Page:Des Érables - La guerre de Russie, aventures d'un soldat de la Grande Armée, c1896.djvu/83

La bibliothèque libre.
Cette page a été validée par deux contributeurs.

V

MON COMPAGNON DE VOYAGE.

TOUT finit, même les mauvaises nuits d’hiver.

Nous voilà de nouveau en route.

De quel côté devons-nous diriger nos pas pour retrouver les traces de l’armée ?

Au moment où nous quittons la forêt, nous nous trouvons devant une plaine immense, dont la blancheur blesse la vue. Le vent souffle avec plus de violence que jamais, poussant devant lui de gros nuages gris d’où se détachent des tourbillons de neige. C’est une vraie tempête.

Au loin une petite colonne de fumée indique la présence d’êtres humains. Sont-ce des ennemis ou des fugitifs comme nous ?

Marchons toujours…

Le caporal trébuche à tout moment. Les lambeaux de drap qui entourent ses pieds meurtris se détachent continuellement et la neige se colle à ses plaies saignantes.

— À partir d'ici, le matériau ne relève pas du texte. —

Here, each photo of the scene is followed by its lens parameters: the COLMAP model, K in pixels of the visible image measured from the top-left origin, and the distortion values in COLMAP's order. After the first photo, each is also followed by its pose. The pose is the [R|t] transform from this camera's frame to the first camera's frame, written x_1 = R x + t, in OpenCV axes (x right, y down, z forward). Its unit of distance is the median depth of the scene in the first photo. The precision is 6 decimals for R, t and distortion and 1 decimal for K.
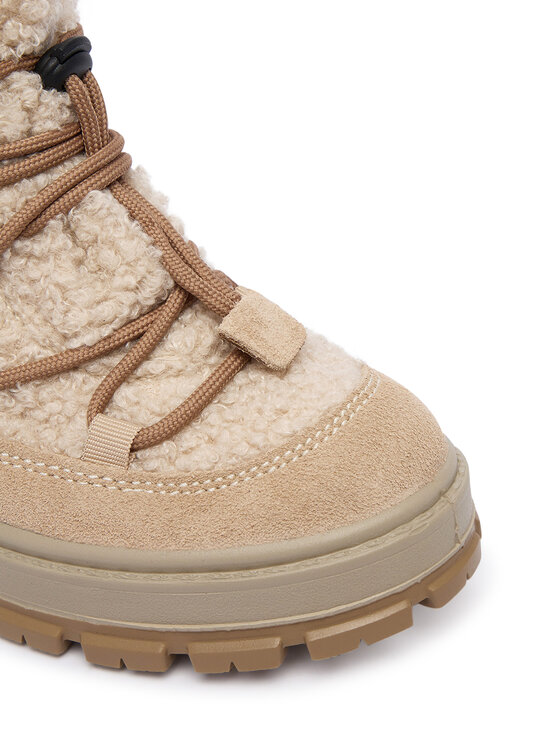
lens RADIAL K [[1354.1, 0, 280.0], [0, 1354.1, 373.0], [0, 0, 1]] dist [-0.039142, -0.223201]
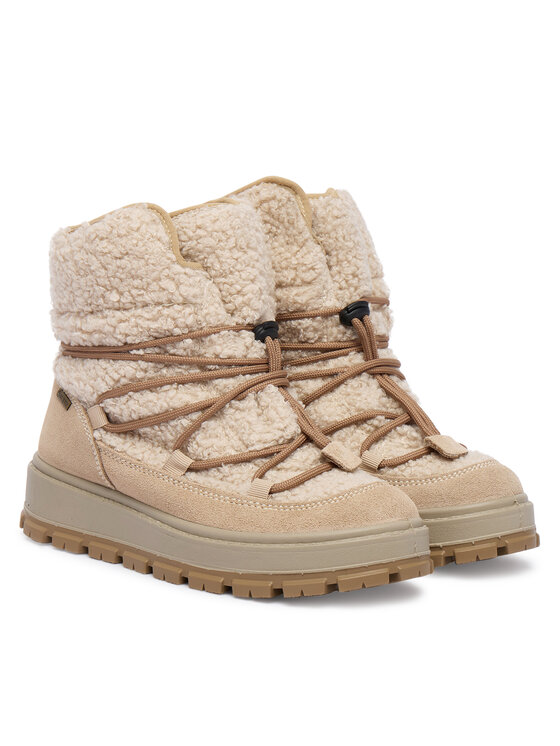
lens RADIAL K [[1875.0, 0, 280.0], [0, 1875.0, 373.0], [0, 0, 1]] dist [0.017986, 0.040946]
pose [[0.984542, 0.096493, -0.146172, 0.319018], [-0.146536, 0.910932, -0.385654, 1.015970], [0.095940, 0.401112, 0.910991, -1.770329]]
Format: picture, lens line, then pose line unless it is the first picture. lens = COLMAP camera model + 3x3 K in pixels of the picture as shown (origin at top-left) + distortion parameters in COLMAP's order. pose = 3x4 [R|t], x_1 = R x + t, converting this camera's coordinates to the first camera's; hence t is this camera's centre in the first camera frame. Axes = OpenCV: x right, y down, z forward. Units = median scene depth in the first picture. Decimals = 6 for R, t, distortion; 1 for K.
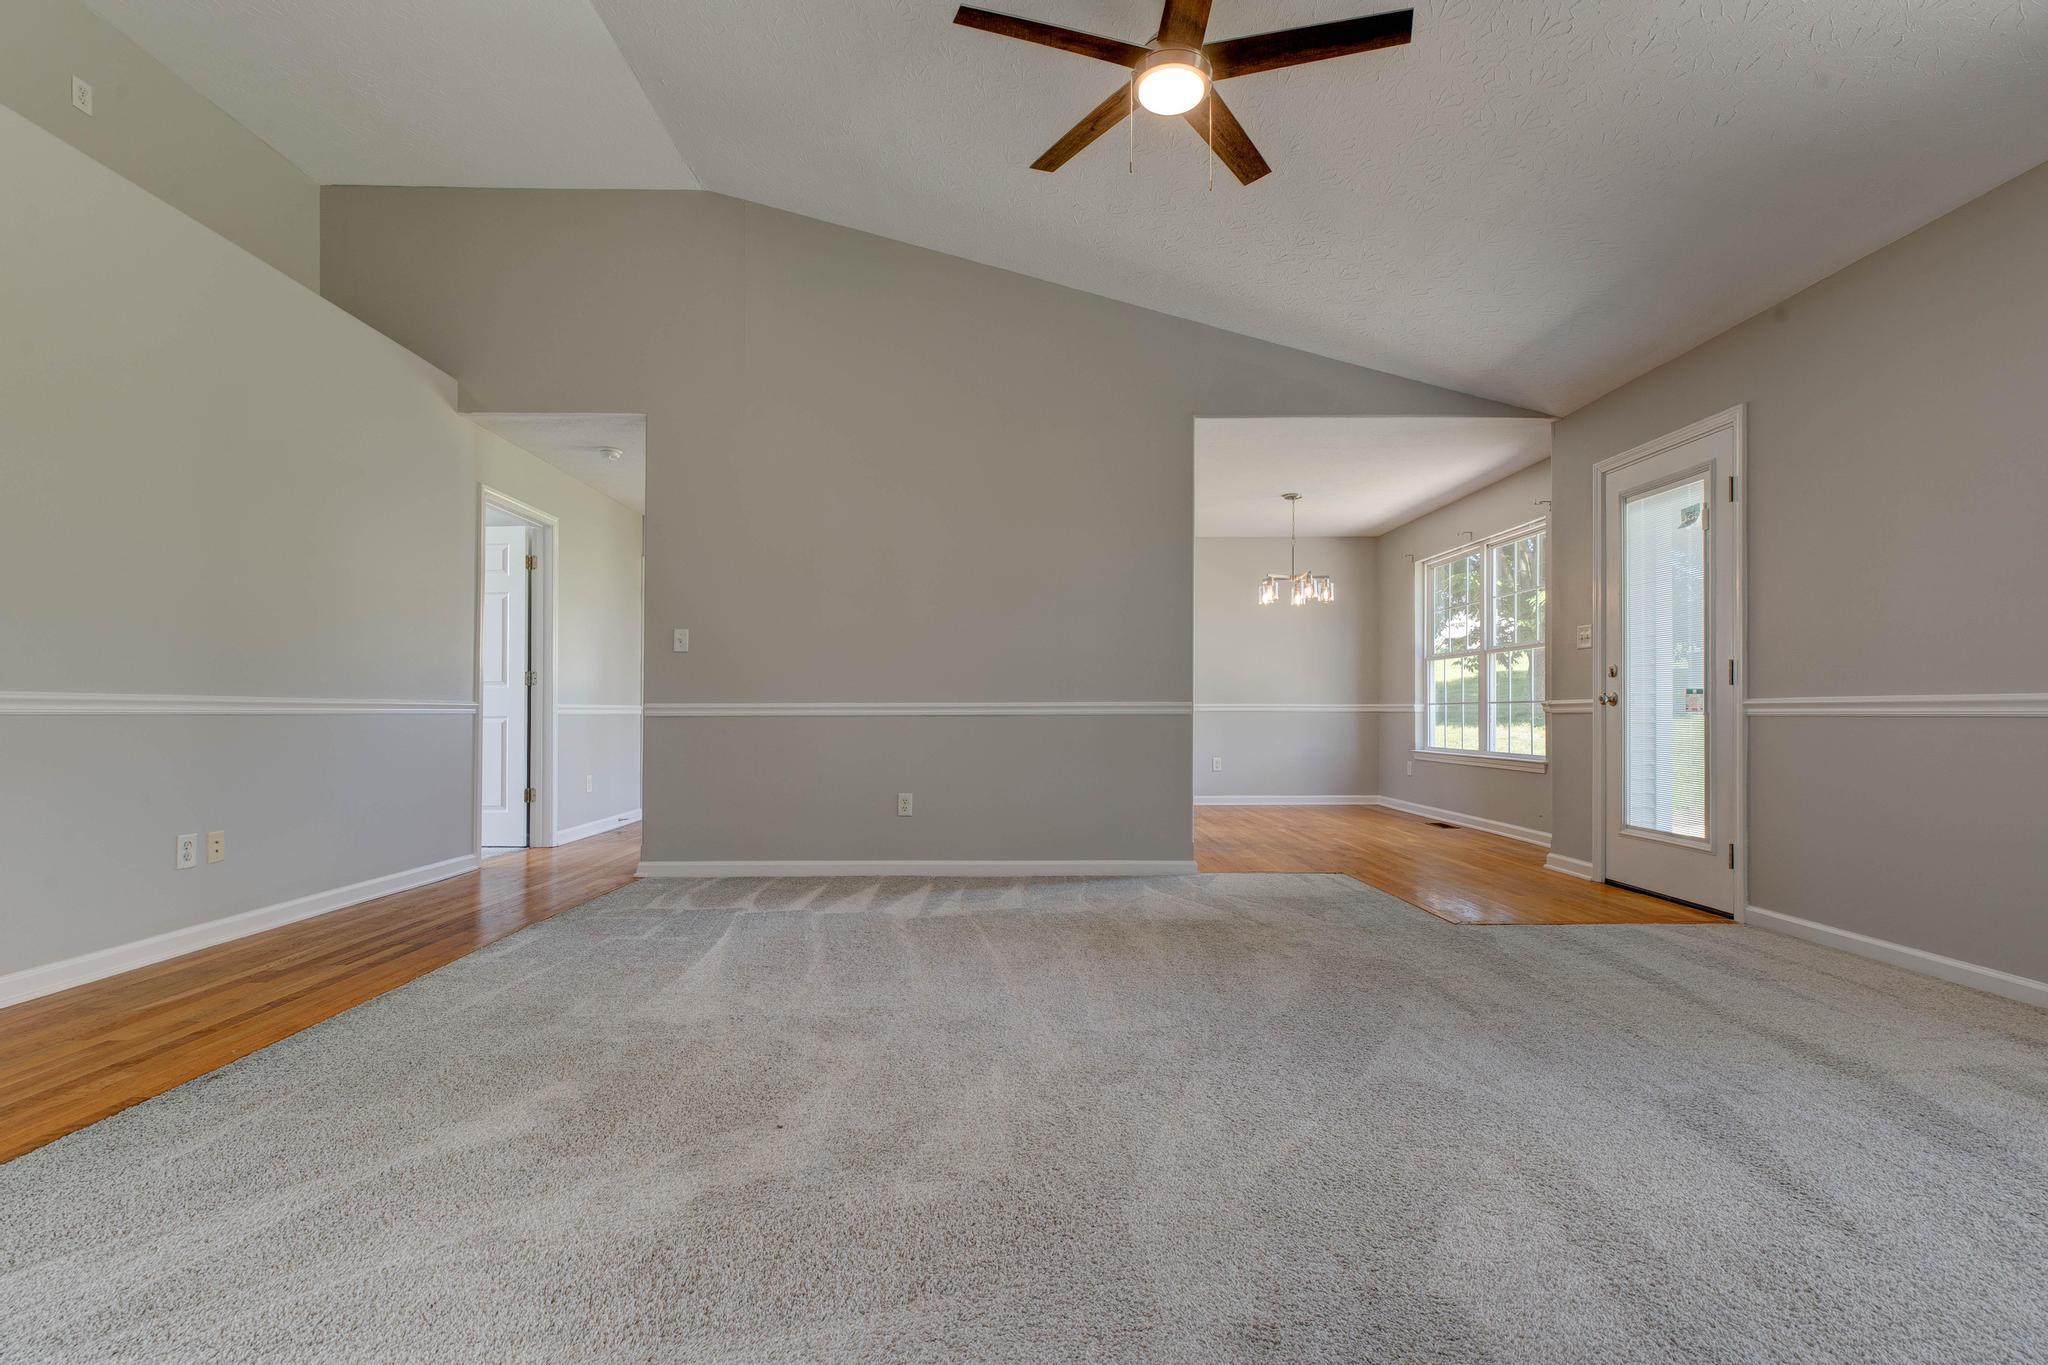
lens RADIAL K [[956.2, 0, 984.5], [0, 956.2, 705.2], [0, 0, 1]] dist [0.011269, -0.002163]
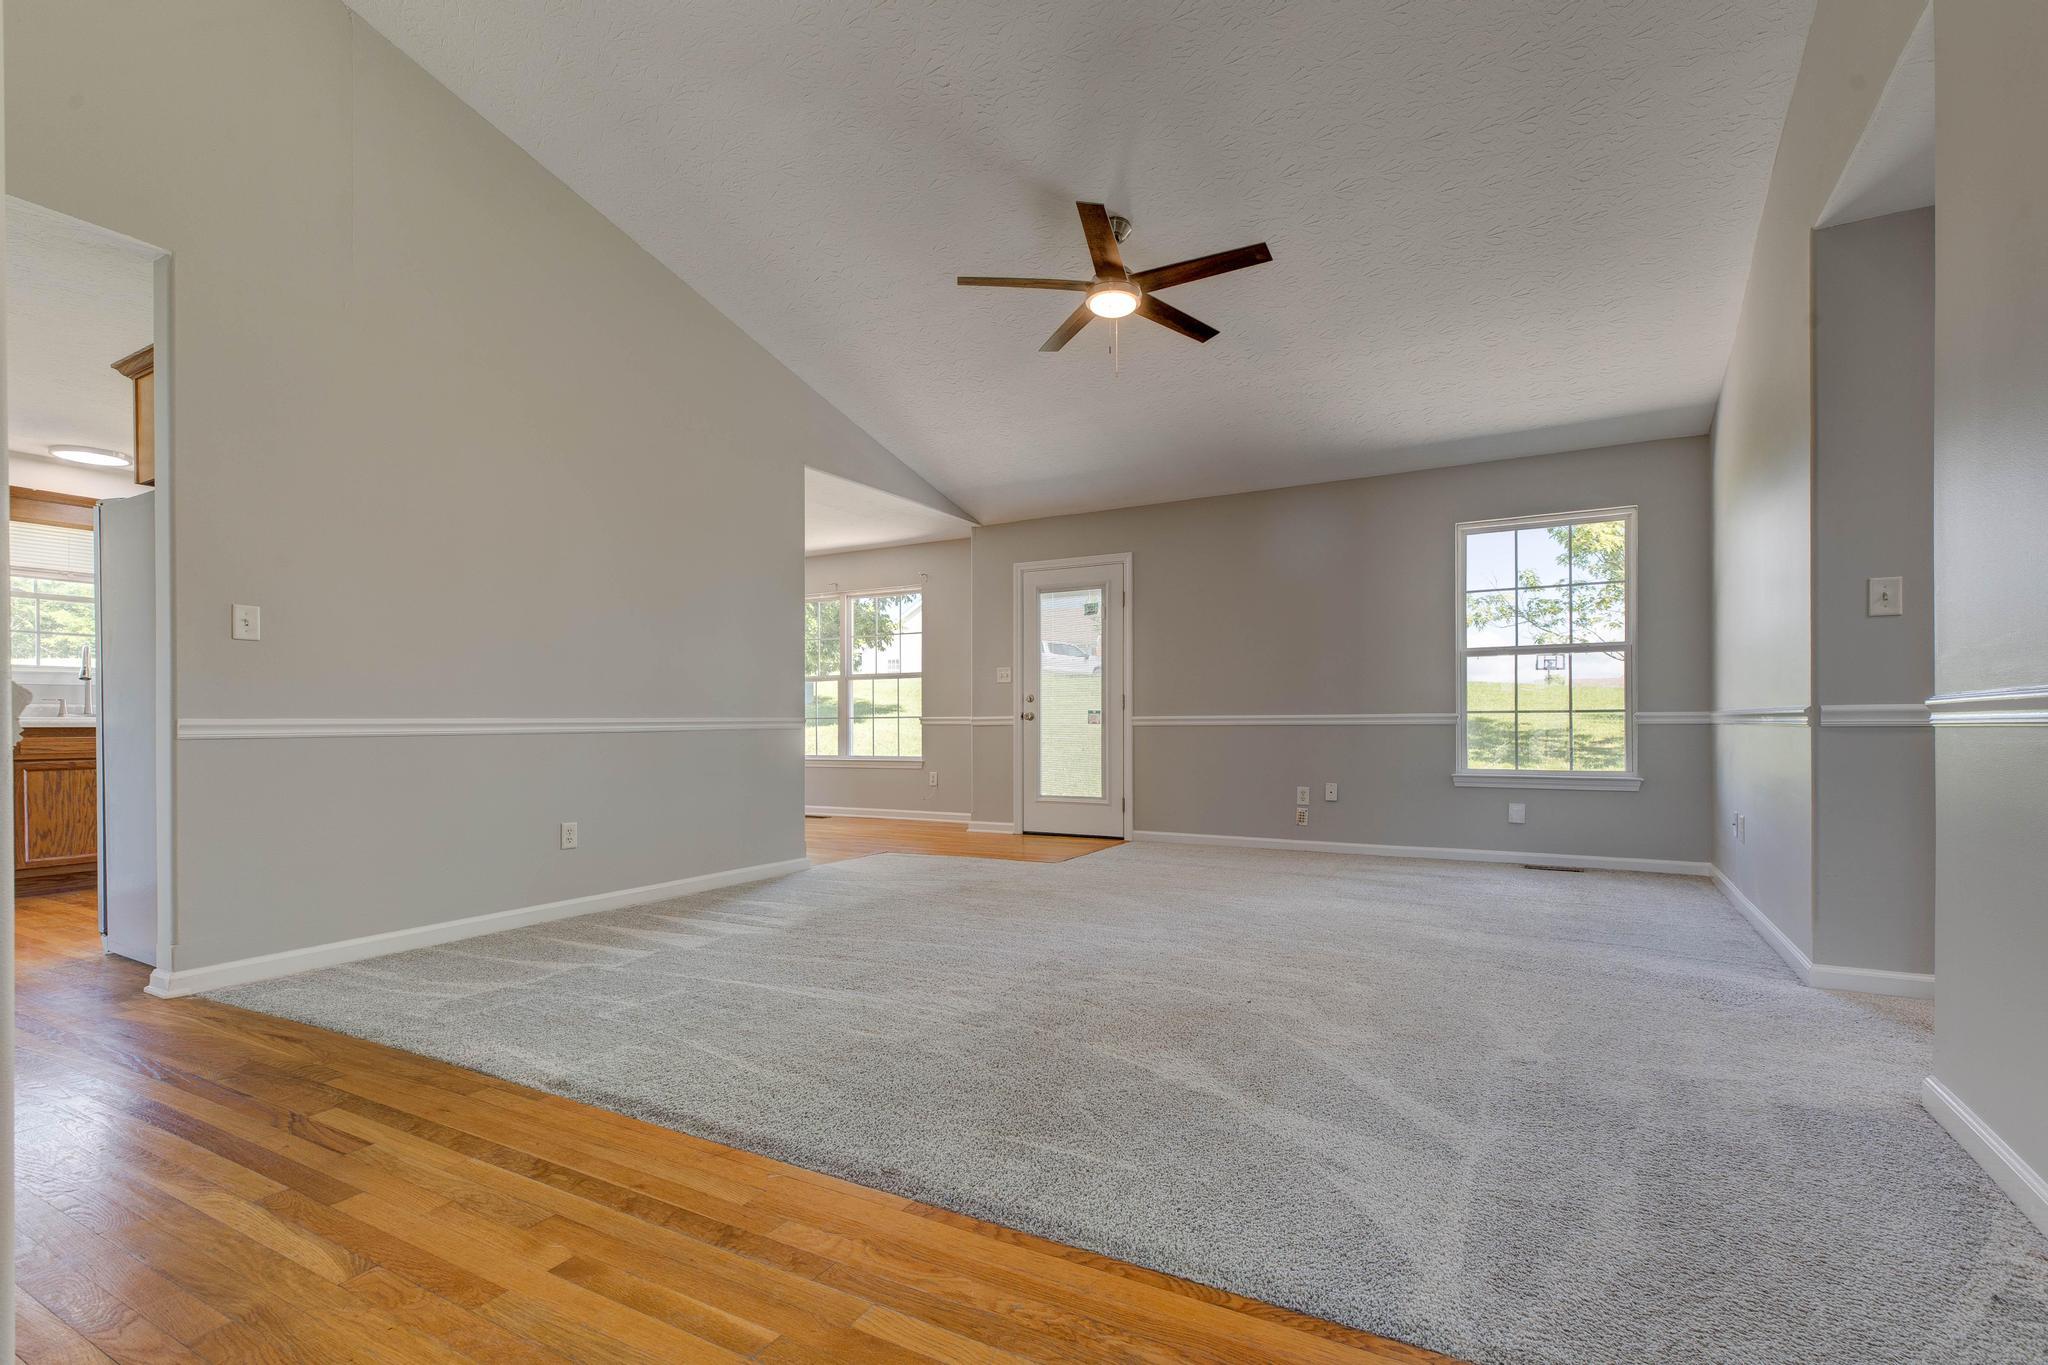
lens RADIAL K [[956.2, 0, 1031.2], [0, 956.2, 719.7], [0, 0, 1]] dist [0.011269, -0.002163]
pose [[0.485946, -0.000607, 0.873989, -0.750305], [-0.000728, 0.999999, 0.001100, -0.002378], [-0.873988, -0.001171, 0.485945, 0.251081]]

— J’ai une bonne proposition à te faire, lui dis-je.

— Ah ! soupira-t-il, comme sortant d’un rêve, voyons ça.

— Si nous jetions nos fusils ?

J’avais à peine fini de parler, que son fusil était loin, après avoir été mis hors de service.

J’en fis autant du mien. Sabre et épée prirent le même chemin. Nous coupâmes deux branches de frêne qui devaient désormais être nos seules armes et, soulagés, débarrassés de nos armes plutôt nuisibles qu’utiles, nous nous remîmes bravement en route.

— Maintenant que je ne suis plus chargé comme un cheval, dit le caporal en prenant les devants, il me semble que j’irais jusqu’au bout du monde sans me reposer.

Et chacun de ses pas laissait sur la neige une trace sanglante !…

— Voilà, répondis-je, ce qui s’appelle parler ; seulement, mon cher camarade, pas de feu de paille ! Il nous reste un bon petit bout de chemin à parcourir avant de revoir le clocher natal.

— Sois tranquille, je ne faiblirai pas.

— Bravo !… Mais il me vient une idée. Tout en marchant, nous allons manger une bouchée.

— Adopté à l’unanimité !

— Puis, tu me raconteras ton histoire.